_Data section_:
Segment Open

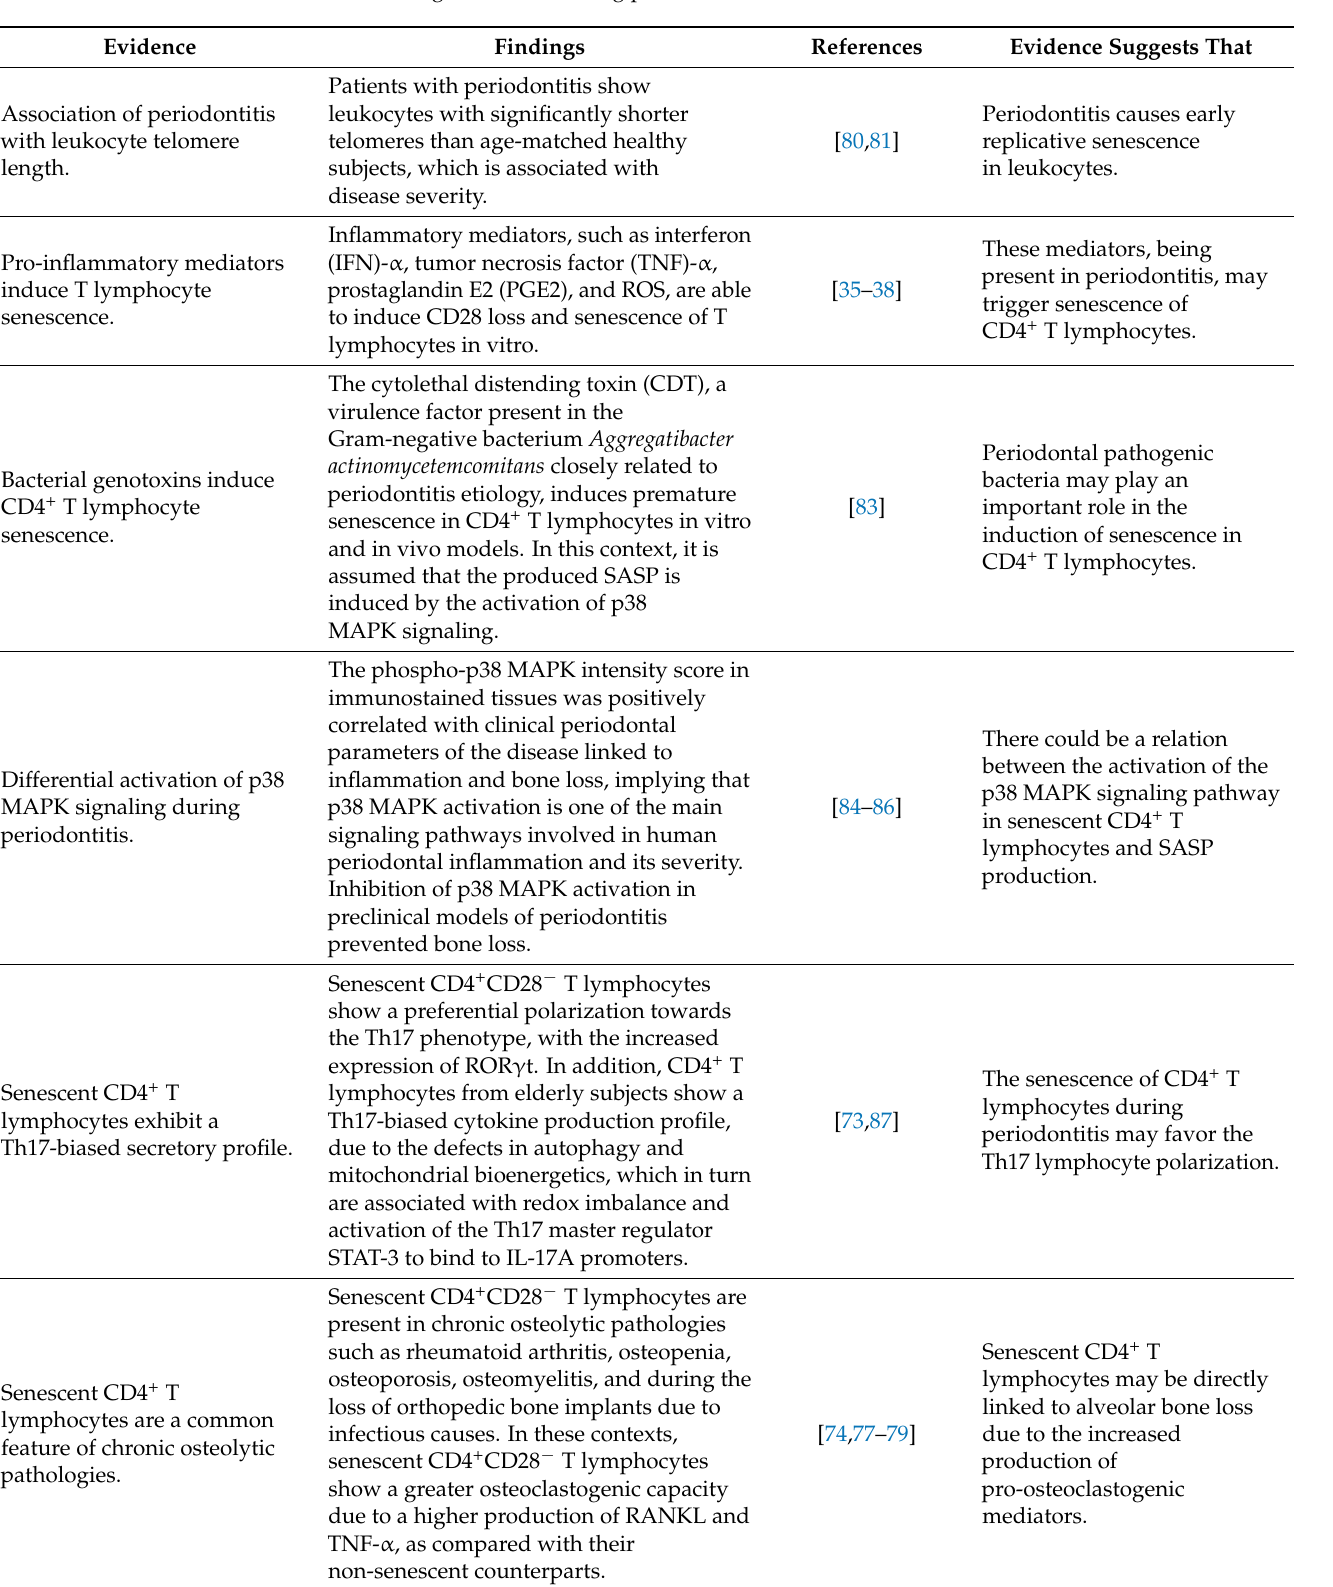
Table 1. Evidence supporting the possible role of CD4 + CD28 − T cell senescence as a potential driver of Th17/Treg imbalance during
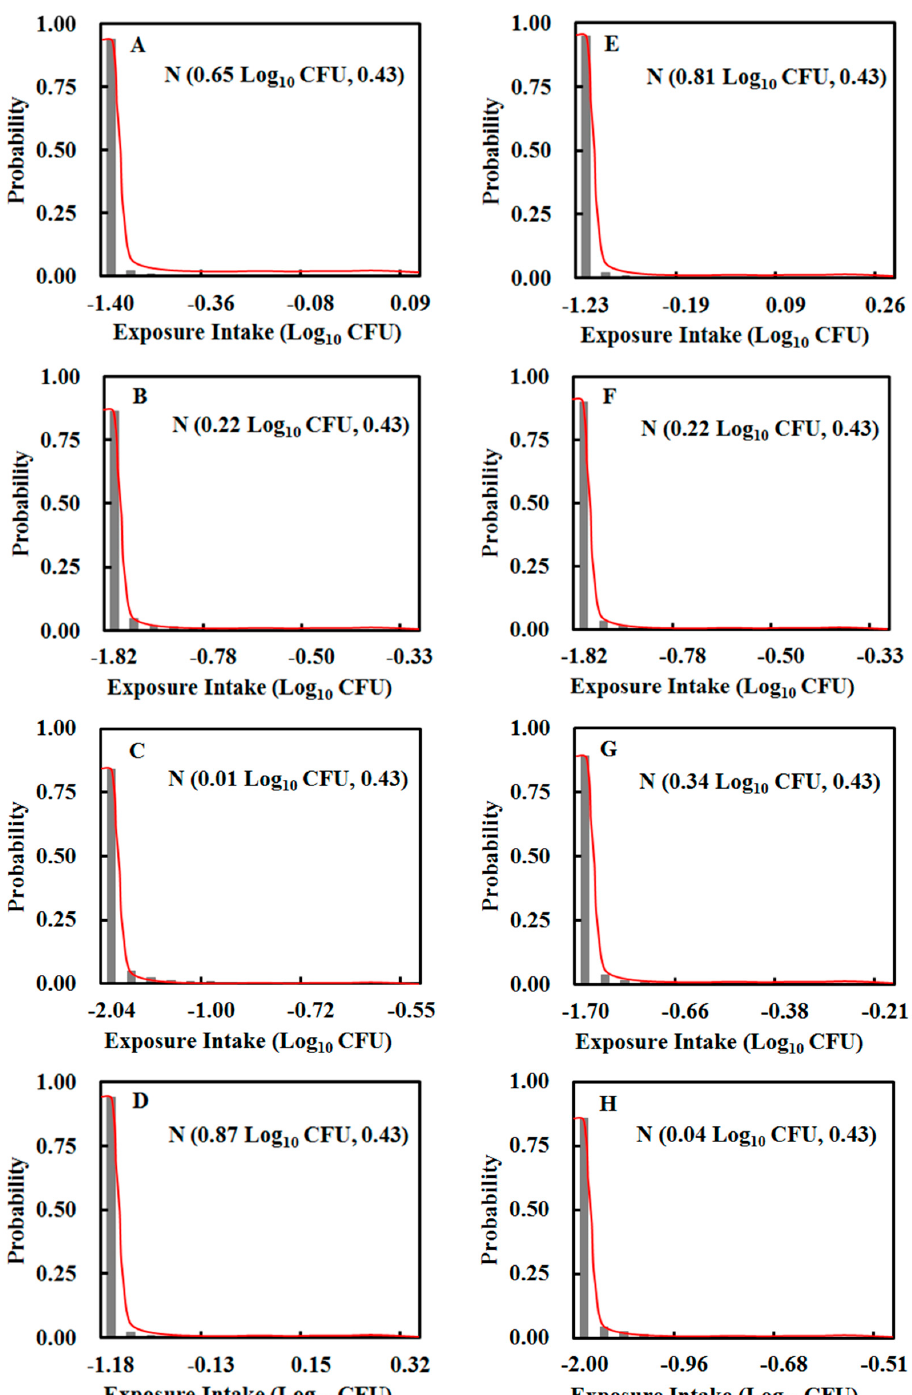
Figure A1. The probability distribution of ingesting E. coli O157:H7 among the Taiwanese population for each sex and age group from consuming rare beef imported from the USA. ( A ) Males and females aged 4-12 years, ( B ) males aged 13-18 years, ( C ) females aged 13-18 years, ( D ) males aged 19-65 years, ( E ) females aged 19-65 years, ( F ) males aged >65 years, ( G ) females aged >65 years, and ( H ) females aged 19-49 years (of childbearing age).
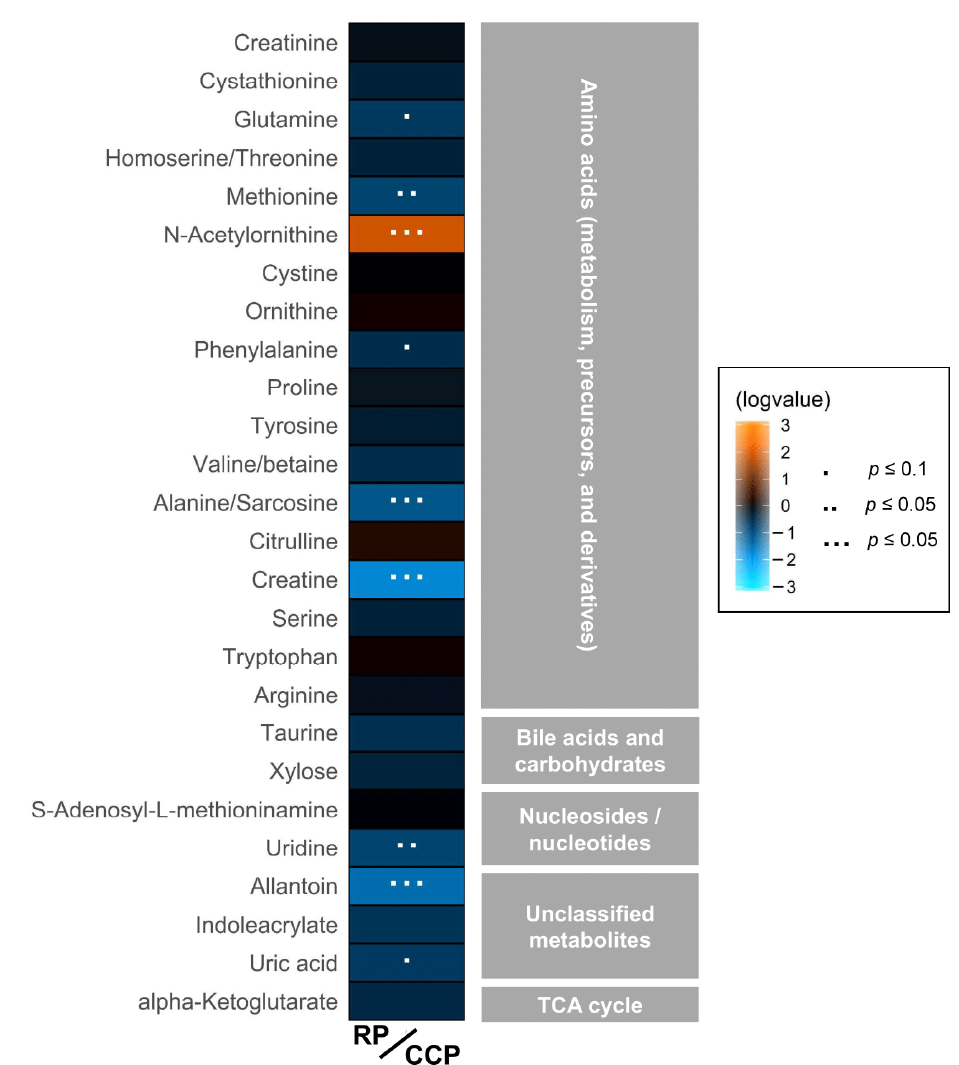
8 of 19 Figure 1. Box plots of blood plasma data conveying the differences between blood during the CCP ( n = 68) and the RP ( n = 15). Asterisks represent statistical significance ( p value ≤ 0.1 = *; p value ≤ 0.05 = **). LDH: lactate dehydrogenase ( p value 0.06), U/L; ALP: alkaline phosphatase, U/L; ALB: albumin ( p value 0.04), g/dL; BUN: blood urea nitrogen, mg/dL; GGT: gamma-glutamyl transferase, U/L; mg/dL; TRIG: triglycerides, mg/dL; AST: aspartate amino transferase ( p value 0.09), U/L; TP: total protein, g/dL; GLUC: glucose, mg/dL; Phos: phosphate, mg/dL; ALT: alanine transaminase, U/L; CREAT: creatinine ( p value 0.04). 3.3. Fold Change Analysis of Metabolites Detected in Equine Subjects during the CCP and RPs Fold changes (i.e., comparisons of metabolite abundance between sample types) were calculated for metabolites present in blood plasma. Of the metabolites detected, those clas- sified as amino acids (amino acids, precursors, derivatives, and metabolism byproducts) showed the most perturbations (Figure 2). Overall, amino acid related metabolites such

Segment Closed

_What is expected_: Please set down the data above exactly as given, leaving every picture out.

_Solution to this problem_:
Table 1. Evidence supporting the possible role of CD4 + CD28 − T cell senescence as a potential driver of Th17/Treg imbalance during
Figure A1. The probability distribution of ingesting E. coli O157:H7 among the Taiwanese population for each sex and age group from consuming rare beef imported from the USA. ( A ) Males and females aged 4-12 years, ( B ) males aged 13-18 years, ( C ) females aged 13-18 years, ( D ) males aged 19-65 years, ( E ) females aged 19-65 years, ( F ) males aged >65 years, ( G ) females aged >65 years, and ( H ) females aged 19-49 years (of childbearing age).
8 of 19 Figure 1. Box plots of blood plasma data conveying the differences between blood during the CCP ( n = 68) and the RP ( n = 15). Asterisks represent statistical significance ( p value ≤ 0.1 = *; p value ≤ 0.05 = **). LDH: lactate dehydrogenase ( p value 0.06), U/L; ALP: alkaline phosphatase, U/L; ALB: albumin ( p value 0.04), g/dL; BUN: blood urea nitrogen, mg/dL; GGT: gamma-glutamyl transferase, U/L; mg/dL; TRIG: triglycerides, mg/dL; AST: aspartate amino transferase ( p value 0.09), U/L; TP: total protein, g/dL; GLUC: glucose, mg/dL; Phos: phosphate, mg/dL; ALT: alanine transaminase, U/L; CREAT: creatinine ( p value 0.04). 3.3. Fold Change Analysis of Metabolites Detected in Equine Subjects during the CCP and RPs Fold changes (i.e., comparisons of metabolite abundance between sample types) were calculated for metabolites present in blood plasma. Of the metabolites detected, those clas- sified as amino acids (amino acids, precursors, derivatives, and metabolism byproducts) showed the most perturbations (Figure 2). Overall, amino acid related metabolites such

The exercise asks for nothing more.